I feel, in your case your start method works fine as there are no failure during fetching data (that is why your SOQL completes at some time and finally after few minutes your batch is getting failed). Even If you know, you may find different debug logs for start method, each batch and finish method. Suppose you have 5 batches then you may get 7 debug logs for your batch class (1 for Start,5 for execute and 1 for finish). If you are getting your very first debug without error that means your start method is fine.

I feel, the CPU limit reach is hitting from execute method somewhere. As you specified that batch fails after few minutes of SOQL execution.

Possibility for failure:

  1. may be using heavy subquery (another query in your execute method)
  2. may be using for loop inside a for loop
  3. may be very lengthy code in execute method


  1. You can use a subquery but make sure it is optimized and return data rapidly OR You can always make you class stateful and instead of writing a subquery, write the same query inside your start method and gather data in a map to be used further.
  2. try eliminating nested for loops as they are the main eaters of CPU time to process the whole execute code within 10 seconds. Make two different loops out of nested one, Use collections to store data results temporarily gained from first loop then feed it to another loop to get the outcome.
  3. If your logic is lengthy, go for splitting batch into multiple batches. Process data according to your half logic, store it in collections like map, place your another half logic in another batch, call the batch from the finish method with the temporary collection as input.

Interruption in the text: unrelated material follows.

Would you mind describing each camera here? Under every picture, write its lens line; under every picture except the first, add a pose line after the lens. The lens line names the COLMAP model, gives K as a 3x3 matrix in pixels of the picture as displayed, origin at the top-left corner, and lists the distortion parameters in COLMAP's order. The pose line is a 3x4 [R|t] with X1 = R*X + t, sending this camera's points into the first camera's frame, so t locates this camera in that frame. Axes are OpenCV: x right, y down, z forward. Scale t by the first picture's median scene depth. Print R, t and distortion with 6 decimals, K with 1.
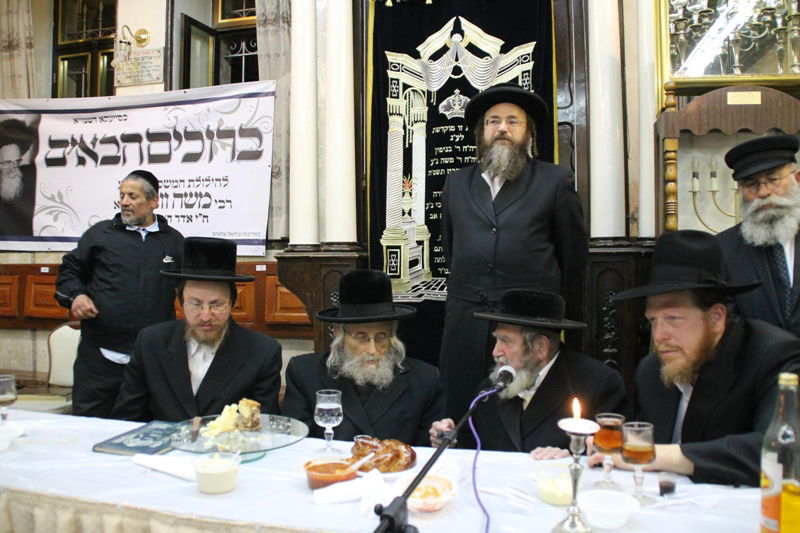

Reason for CPU time out (in my case) – SubQuery

I tried SOQL Query Plan and run same query in Developer console and workbench, but it was not timing out. Still, gave one shot to idea that I had and tried to remove subquery from start method and queried again in execute method. And voilla…. it worked. So, subquery in SOQL was causing CPU time limit error and it was not even able to enter in execute method. I got lost because there were no debug logs. Instead of spending time on actual issue, I spent lot of time to figure out why debug log is not showing up.

Lessons learned

If we are getting CPU time limit error (in my experience I have seen many), then avoid using sub-query, its costly and time consuming. Damn !!! I need to tell my colleagues of previous projects to check code for subquery, where they are getting CPU error. If batch apex error says “First error – some error” , that means error is in start method and don’t even try to hunt for execute method debug logs.

This is just a shot at your CPU timeout issue on Start method of batch.

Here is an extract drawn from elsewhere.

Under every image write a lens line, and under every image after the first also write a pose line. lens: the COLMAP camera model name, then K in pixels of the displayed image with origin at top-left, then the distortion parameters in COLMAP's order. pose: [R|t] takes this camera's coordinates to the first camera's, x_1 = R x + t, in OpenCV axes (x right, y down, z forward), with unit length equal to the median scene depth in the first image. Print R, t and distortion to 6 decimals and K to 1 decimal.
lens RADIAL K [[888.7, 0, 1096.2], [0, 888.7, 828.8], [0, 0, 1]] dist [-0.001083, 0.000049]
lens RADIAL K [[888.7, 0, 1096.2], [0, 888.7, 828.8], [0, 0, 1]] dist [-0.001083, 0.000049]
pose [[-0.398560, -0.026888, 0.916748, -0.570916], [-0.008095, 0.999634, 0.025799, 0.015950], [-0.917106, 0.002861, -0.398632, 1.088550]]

This could be helpful: Batch Apex – First error: Apex CPU time limit exceeded


Checking all the answers & comments what I can tell is:

  • Have you tried removing the delete from the start method of the batch and put it on a separate batch and use batch chaining? (as @Adrian Larson has suggested on comments)

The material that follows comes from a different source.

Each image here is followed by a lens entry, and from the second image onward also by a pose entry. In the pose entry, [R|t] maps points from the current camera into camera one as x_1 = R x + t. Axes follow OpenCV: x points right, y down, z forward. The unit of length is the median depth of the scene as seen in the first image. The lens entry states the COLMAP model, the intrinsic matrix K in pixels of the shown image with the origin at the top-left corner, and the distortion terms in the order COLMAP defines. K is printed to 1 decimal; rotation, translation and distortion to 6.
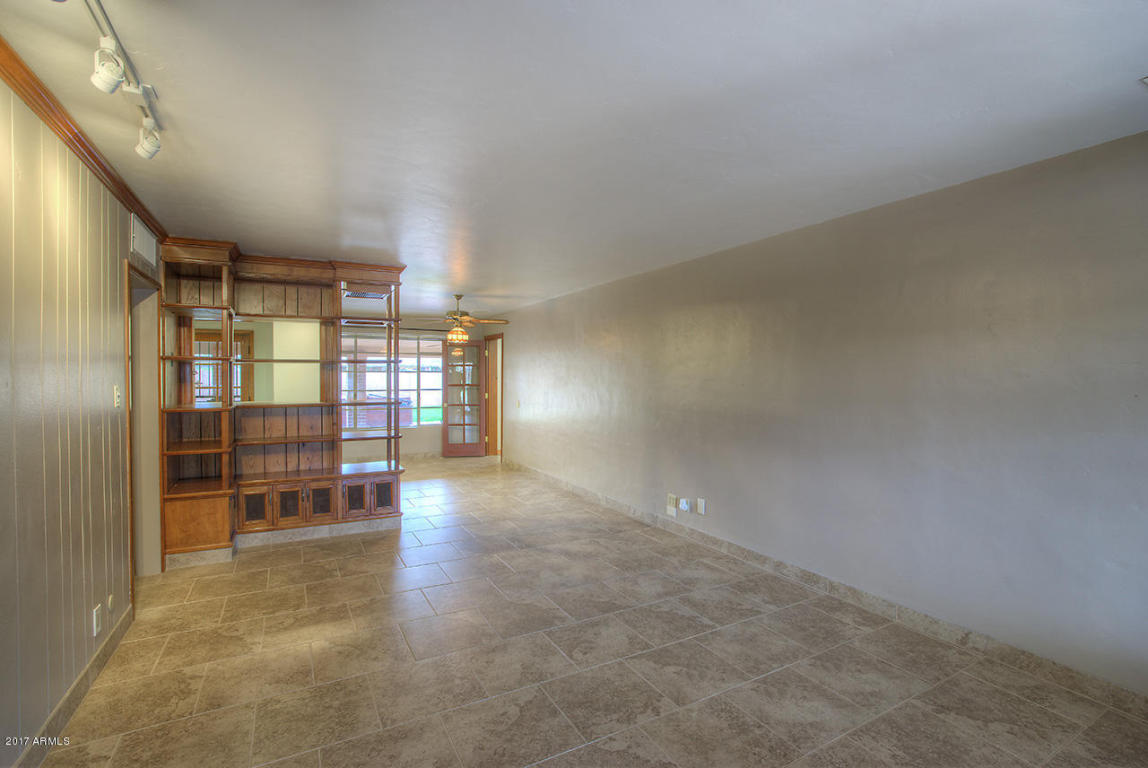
lens RADIAL K [[532.9, 0, 576.6], [0, 532.9, 383.7], [0, 0, 1]] dist [-0.033865, 0.003115]
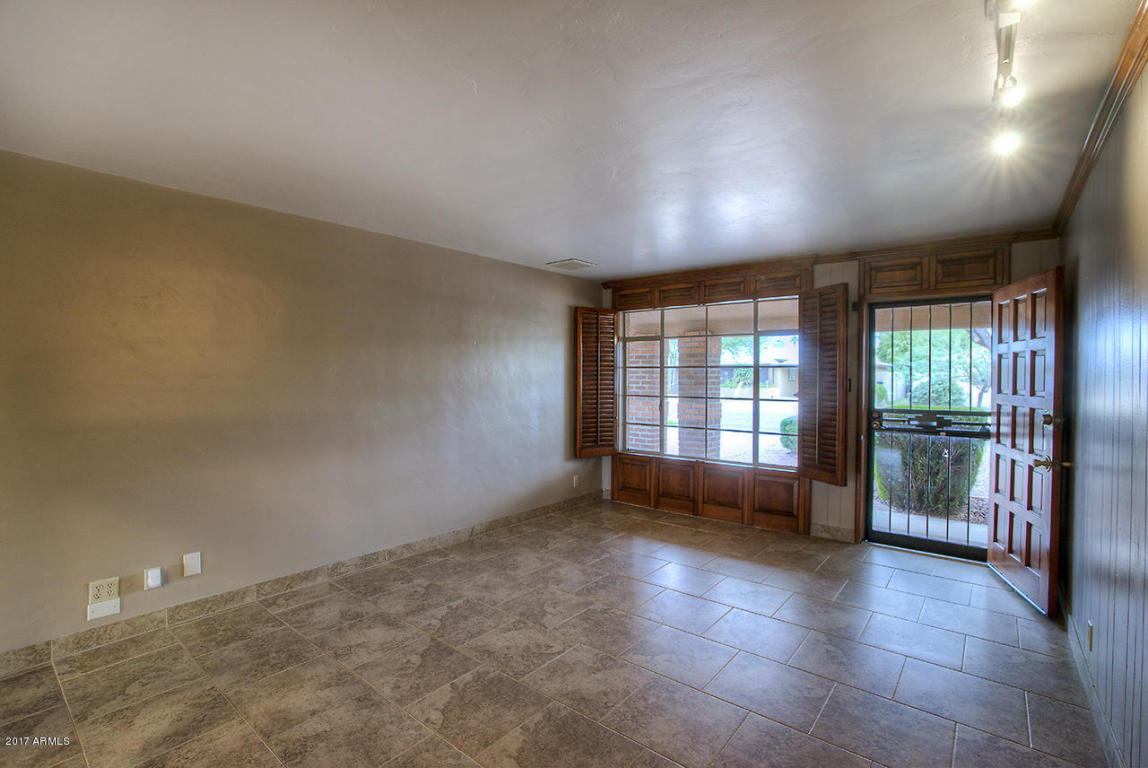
lens RADIAL K [[532.9, 0, 578.2], [0, 532.9, 380.6], [0, 0, 1]] dist [-0.033865, 0.003115]
pose [[-0.382499, -0.013140, 0.923862, -0.714719], [0.007102, 0.999828, 0.017160, -0.011033], [-0.923929, 0.013125, -0.382340, 1.021746]]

  • To my opinion you don't have to remove the Where clause on SOQL query. What you can avoid from query are Subqueries (in case you use them on the start method) as others have suggested. During my experience I've had the same error and by removing the Subqueries on the start method and querying the child records on the execute method did solve the issue for me.

P.S. You might have solved the issue already, as it's a 2 years old question. Would be nice if you update this thread by providing the solution of your issue or accepting the correct answer.



Had same issue, removing sub query from start method solved it for us.